At one point he made an heroic, and surprisingly successful, attempt to eliminate aspects of the Yorkshire dialect which have characterised the county for a thousand years. ‘Wonderful. Not Wunderful.’ The Huddersfield Choral Society practised changing the shape of their mouths in order to produce a more cultivated noise.
There was no doubt that the Society members enjoyed their evening. They sing for pure pleasure. Never the less, they were deadly serious in their pursuit of perfection — it has a worldwide reputation to maintain.
EXT spring, the Society
tours the Czech Republic
and then, in the summer,
goes on to Japan. The
Messiah has become its trademark — its fame boosted by the years in which Sir Malcolm Sergeant rushed up from London, complete with carnation in his button hole, to conduct one of the performances.
But it is only part of the Huddersfield repertoire. Stephen Brook, the president, does not want his Society to be thought of as a one- oratorio choir. But Christmas is for the Messiah.
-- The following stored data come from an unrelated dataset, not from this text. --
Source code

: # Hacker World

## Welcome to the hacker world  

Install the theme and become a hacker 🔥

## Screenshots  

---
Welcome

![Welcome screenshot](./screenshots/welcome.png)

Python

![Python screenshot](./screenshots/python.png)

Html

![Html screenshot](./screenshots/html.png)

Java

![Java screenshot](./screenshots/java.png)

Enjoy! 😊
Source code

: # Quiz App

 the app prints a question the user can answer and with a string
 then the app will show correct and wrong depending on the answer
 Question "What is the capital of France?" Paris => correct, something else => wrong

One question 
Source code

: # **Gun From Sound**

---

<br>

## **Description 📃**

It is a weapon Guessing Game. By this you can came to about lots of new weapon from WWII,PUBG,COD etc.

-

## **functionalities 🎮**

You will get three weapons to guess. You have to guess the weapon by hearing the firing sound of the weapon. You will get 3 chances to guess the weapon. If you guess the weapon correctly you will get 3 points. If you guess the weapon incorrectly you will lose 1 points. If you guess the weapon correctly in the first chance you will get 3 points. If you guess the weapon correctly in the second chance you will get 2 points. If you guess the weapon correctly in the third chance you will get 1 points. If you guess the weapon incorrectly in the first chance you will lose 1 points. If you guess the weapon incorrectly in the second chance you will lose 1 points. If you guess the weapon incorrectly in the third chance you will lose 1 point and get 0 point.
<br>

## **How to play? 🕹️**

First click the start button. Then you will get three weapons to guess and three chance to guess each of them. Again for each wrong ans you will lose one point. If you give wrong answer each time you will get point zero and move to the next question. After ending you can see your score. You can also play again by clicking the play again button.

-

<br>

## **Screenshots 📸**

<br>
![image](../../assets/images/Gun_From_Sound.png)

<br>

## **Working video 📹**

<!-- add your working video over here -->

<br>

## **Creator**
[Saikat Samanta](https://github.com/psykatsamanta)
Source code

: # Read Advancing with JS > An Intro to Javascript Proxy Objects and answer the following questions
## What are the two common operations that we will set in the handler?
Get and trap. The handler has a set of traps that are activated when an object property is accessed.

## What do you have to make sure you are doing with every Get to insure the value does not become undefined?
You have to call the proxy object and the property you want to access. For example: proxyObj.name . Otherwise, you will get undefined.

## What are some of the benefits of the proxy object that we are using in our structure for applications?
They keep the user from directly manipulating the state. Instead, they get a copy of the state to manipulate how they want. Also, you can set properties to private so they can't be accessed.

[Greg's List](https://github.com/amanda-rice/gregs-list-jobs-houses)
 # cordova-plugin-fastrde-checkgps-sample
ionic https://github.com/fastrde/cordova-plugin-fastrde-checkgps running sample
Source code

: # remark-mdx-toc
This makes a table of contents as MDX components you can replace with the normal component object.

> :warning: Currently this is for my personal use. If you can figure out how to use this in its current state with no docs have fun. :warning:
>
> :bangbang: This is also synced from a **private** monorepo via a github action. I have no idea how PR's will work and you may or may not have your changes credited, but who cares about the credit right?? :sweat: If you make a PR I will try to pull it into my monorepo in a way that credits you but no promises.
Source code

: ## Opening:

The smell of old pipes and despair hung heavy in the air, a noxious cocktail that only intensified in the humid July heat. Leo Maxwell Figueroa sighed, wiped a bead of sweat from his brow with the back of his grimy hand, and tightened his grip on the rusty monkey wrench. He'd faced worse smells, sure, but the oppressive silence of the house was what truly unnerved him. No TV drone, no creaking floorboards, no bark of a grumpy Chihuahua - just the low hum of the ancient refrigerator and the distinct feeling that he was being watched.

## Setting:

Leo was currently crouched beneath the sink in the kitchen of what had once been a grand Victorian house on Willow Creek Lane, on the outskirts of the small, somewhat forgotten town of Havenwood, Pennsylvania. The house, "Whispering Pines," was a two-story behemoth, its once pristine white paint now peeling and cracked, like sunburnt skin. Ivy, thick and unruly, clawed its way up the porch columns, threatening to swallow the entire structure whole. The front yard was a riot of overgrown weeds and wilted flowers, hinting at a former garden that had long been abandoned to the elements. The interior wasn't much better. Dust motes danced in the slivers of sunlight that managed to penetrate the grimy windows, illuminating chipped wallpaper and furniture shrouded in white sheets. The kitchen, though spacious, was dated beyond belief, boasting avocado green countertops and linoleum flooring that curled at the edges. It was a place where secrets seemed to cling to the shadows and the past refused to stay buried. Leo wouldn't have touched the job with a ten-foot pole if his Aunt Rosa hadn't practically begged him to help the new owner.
When the Society was founded, most of its members had distinct political and religious leanings. They were profoundly opposed to the Radicalism which prompted local Luddites to smash looms in the hope that they could hold back time and protect jobs by preventing the mechanisation of the water mills.
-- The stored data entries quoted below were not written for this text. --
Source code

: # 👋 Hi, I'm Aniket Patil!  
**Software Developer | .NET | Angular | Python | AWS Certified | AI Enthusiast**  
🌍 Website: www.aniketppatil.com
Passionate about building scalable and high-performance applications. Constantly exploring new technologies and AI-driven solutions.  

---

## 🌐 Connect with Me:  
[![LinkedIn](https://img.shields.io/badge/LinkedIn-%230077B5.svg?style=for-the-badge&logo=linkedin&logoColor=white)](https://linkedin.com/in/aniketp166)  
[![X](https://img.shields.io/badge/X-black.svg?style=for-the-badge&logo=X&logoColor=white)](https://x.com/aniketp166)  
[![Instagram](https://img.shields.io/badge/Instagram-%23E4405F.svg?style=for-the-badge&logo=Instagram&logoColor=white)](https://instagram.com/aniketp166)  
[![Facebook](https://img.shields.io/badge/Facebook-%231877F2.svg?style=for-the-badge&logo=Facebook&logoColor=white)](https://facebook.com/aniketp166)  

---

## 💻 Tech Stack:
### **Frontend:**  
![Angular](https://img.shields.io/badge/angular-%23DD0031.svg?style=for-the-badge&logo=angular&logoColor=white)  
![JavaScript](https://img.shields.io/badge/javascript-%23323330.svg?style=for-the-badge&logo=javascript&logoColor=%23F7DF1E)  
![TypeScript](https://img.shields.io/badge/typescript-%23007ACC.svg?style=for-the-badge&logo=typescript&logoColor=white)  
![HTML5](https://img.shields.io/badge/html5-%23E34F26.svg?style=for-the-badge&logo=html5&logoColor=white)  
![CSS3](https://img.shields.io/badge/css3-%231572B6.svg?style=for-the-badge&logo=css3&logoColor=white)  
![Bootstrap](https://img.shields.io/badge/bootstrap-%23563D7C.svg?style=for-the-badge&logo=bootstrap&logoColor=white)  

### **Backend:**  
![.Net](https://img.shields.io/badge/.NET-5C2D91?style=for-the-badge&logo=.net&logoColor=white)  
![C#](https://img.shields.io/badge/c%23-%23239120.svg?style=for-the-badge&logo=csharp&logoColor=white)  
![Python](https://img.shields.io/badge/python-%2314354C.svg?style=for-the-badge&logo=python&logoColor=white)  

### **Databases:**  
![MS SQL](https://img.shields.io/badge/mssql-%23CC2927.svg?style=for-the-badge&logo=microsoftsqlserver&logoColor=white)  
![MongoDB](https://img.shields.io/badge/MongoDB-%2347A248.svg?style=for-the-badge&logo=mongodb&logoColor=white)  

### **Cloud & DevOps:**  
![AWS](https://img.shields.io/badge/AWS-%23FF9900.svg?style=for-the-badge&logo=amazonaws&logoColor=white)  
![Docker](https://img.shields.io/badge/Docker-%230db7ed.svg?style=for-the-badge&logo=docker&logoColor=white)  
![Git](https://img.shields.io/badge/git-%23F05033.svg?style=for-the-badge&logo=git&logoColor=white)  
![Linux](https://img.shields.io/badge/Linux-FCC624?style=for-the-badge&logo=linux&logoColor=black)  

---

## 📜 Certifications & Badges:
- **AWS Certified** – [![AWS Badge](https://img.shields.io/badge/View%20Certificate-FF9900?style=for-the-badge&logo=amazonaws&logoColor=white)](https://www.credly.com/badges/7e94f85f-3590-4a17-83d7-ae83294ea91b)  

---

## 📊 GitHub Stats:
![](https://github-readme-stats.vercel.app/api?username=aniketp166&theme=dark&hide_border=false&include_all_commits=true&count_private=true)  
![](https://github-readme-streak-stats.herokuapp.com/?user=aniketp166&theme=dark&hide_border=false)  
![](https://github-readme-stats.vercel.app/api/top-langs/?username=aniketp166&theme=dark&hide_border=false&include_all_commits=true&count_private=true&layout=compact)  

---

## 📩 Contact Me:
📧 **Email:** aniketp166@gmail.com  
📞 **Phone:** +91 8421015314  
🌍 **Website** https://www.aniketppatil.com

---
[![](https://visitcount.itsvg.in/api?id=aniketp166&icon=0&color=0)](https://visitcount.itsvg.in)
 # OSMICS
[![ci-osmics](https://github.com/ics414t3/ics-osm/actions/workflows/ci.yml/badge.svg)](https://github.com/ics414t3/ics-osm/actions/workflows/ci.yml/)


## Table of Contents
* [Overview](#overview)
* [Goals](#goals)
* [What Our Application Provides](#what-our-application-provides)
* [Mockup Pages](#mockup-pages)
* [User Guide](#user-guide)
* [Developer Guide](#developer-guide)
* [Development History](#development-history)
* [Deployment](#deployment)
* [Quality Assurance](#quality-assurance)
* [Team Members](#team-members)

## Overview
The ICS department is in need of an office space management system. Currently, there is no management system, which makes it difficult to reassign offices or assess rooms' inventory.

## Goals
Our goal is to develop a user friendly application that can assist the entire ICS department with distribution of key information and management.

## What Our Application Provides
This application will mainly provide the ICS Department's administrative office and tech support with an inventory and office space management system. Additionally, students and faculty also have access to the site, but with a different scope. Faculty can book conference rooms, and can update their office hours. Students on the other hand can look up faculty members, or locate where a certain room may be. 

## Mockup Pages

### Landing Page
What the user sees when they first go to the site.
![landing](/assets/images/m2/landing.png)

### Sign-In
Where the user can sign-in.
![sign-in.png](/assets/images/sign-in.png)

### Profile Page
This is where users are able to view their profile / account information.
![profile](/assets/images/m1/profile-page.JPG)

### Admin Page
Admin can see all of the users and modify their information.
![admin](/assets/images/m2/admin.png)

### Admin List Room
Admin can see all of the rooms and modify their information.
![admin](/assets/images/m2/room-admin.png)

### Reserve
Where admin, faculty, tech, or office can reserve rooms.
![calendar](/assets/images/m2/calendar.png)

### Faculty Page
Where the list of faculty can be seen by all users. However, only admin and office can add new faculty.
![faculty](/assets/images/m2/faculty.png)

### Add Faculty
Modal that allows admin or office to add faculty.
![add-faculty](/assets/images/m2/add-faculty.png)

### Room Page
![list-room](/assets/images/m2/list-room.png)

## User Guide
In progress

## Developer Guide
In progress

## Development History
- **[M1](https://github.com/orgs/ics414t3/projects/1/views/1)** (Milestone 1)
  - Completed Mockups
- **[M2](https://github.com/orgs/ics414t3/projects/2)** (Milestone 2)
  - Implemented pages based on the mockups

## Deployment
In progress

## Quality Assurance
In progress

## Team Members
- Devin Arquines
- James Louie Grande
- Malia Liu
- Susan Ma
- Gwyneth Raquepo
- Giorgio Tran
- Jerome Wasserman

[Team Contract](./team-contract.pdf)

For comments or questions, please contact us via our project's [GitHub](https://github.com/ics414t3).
And they were active Christians. But the machines came and the jobs went, although an undercurrent of religion still runs through the society. The Reverend Rachel Thomas, a Methodist minister from Sheffield, sells her jam at the back of the hall with ‘ all proceeds to charity’.
JOSEPH CULLEN reminded the Youth Choir and the Young Voices that more people watch Songs Of Praise on a Sunday evening than attend football matches on a Saturday afternoon.
The fervour remains. When the whole Society stands to sing the Hallellulah Chorus — score held at arm’s length and spines erect — there is something about the sound it produces which would not be out of place at a revivalist service.
But there is no doubt that its quality is the result of hard work. Jim Cowell (bass and choirmaster) agreed with Susan Kirby (contralto and member of a church choir) that the secret of the Choral Society’s success was its ability ‘to bring out the best’ in its members by constant practice.
Most of the members have sung together for years. And it was clear, at the Society’s Friday rehearsal, that Handel’s Messiah was an old friend that they revisit each Christmas.
But the enthusiasm to do even better remained. And the joy they found in singing was as fresh as if they had just found their voices.
The Messiah is the ideal preparation for the right sort of Christmas. It was written to bring Glad Tidings to Zion. And now each year brings magnificent singing from Huddersfield.